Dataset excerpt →
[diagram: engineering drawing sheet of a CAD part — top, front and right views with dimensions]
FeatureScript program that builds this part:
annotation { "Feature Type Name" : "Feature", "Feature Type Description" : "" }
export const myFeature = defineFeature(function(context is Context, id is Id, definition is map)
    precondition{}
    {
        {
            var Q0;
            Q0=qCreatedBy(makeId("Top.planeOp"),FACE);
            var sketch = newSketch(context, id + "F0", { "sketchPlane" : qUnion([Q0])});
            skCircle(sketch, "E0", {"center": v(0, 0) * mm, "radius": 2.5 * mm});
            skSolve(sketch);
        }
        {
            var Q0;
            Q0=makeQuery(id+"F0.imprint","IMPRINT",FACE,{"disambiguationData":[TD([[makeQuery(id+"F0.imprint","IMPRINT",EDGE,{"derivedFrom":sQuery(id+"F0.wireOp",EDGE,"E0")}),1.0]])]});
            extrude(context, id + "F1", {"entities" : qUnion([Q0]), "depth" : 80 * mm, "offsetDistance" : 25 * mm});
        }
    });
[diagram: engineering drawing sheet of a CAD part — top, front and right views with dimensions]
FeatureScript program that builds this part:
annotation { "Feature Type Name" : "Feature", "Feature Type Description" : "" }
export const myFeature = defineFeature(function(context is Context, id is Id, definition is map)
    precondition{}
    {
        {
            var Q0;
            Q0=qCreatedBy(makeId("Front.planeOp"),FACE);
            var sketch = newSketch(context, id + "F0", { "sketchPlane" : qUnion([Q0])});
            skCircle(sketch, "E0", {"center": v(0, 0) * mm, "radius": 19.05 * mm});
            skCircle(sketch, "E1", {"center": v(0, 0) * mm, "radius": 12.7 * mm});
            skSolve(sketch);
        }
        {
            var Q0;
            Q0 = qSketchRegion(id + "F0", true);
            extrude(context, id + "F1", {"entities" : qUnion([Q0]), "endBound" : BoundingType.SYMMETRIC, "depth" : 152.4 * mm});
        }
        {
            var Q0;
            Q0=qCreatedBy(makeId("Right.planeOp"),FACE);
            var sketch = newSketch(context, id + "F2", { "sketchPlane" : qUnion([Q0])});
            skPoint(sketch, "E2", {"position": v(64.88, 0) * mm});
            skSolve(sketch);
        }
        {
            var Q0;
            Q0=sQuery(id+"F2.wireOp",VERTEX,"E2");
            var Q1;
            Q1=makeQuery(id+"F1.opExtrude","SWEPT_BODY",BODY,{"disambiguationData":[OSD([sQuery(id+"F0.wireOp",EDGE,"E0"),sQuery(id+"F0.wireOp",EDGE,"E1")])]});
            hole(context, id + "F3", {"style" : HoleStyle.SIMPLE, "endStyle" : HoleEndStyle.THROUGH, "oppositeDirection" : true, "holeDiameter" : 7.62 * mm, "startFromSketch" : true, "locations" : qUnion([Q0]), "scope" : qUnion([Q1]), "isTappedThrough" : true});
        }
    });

OBJECTIVE →
Write out the lines above word for word.

REPLY →
[diagram: engineering drawing sheet of a CAD part — top, front and right views with dimensions]
FeatureScript program that builds this part:
annotation { "Feature Type Name" : "Feature", "Feature Type Description" : "" }
export const myFeature = defineFeature(function(context is Context, id is Id, definition is map)
    precondition{}
    {
        {
            var Q0;
            Q0=qCreatedBy(makeId("Top.planeOp"),FACE);
            var sketch = newSketch(context, id + "F0", { "sketchPlane" : qUnion([Q0])});
            skCircle(sketch, "E0", {"center": v(0, 0) * mm, "radius": 2.5 * mm});
            skSolve(sketch);
        }
        {
            var Q0;
            Q0=makeQuery(id+"F0.imprint","IMPRINT",FACE,{"disambiguationData":[TD([[makeQuery(id+"F0.imprint","IMPRINT",EDGE,{"derivedFrom":sQuery(id+"F0.wireOp",EDGE,"E0")}),1.0]])]});
            extrude(context, id + "F1", {"entities" : qUnion([Q0]), "depth" : 80 * mm, "offsetDistance" : 25 * mm});
        }
    });
[diagram: engineering drawing sheet of a CAD part — top, front and right views with dimensions]
FeatureScript program that builds this part:
annotation { "Feature Type Name" : "Feature", "Feature Type Description" : "" }
export const myFeature = defineFeature(function(context is Context, id is Id, definition is map)
    precondition{}
    {
        {
            var Q0;
            Q0=qCreatedBy(makeId("Front.planeOp"),FACE);
            var sketch = newSketch(context, id + "F0", { "sketchPlane" : qUnion([Q0])});
            skCircle(sketch, "E0", {"center": v(0, 0) * mm, "radius": 19.05 * mm});
            skCircle(sketch, "E1", {"center": v(0, 0) * mm, "radius": 12.7 * mm});
            skSolve(sketch);
        }
        {
            var Q0;
            Q0 = qSketchRegion(id + "F0", true);
            extrude(context, id + "F1", {"entities" : qUnion([Q0]), "endBound" : BoundingType.SYMMETRIC, "depth" : 152.4 * mm});
        }
        {
            var Q0;
            Q0=qCreatedBy(makeId("Right.planeOp"),FACE);
            var sketch = newSketch(context, id + "F2", { "sketchPlane" : qUnion([Q0])});
            skPoint(sketch, "E2", {"position": v(64.88, 0) * mm});
            skSolve(sketch);
        }
        {
            var Q0;
            Q0=sQuery(id+"F2.wireOp",VERTEX,"E2");
            var Q1;
            Q1=makeQuery(id+"F1.opExtrude","SWEPT_BODY",BODY,{"disambiguationData":[OSD([sQuery(id+"F0.wireOp",EDGE,"E0"),sQuery(id+"F0.wireOp",EDGE,"E1")])]});
            hole(context, id + "F3", {"style" : HoleStyle.SIMPLE, "endStyle" : HoleEndStyle.THROUGH, "oppositeDirection" : true, "holeDiameter" : 7.62 * mm, "startFromSketch" : true, "locations" : qUnion([Q0]), "scope" : qUnion([Q1]), "isTappedThrough" : true});
        }
    });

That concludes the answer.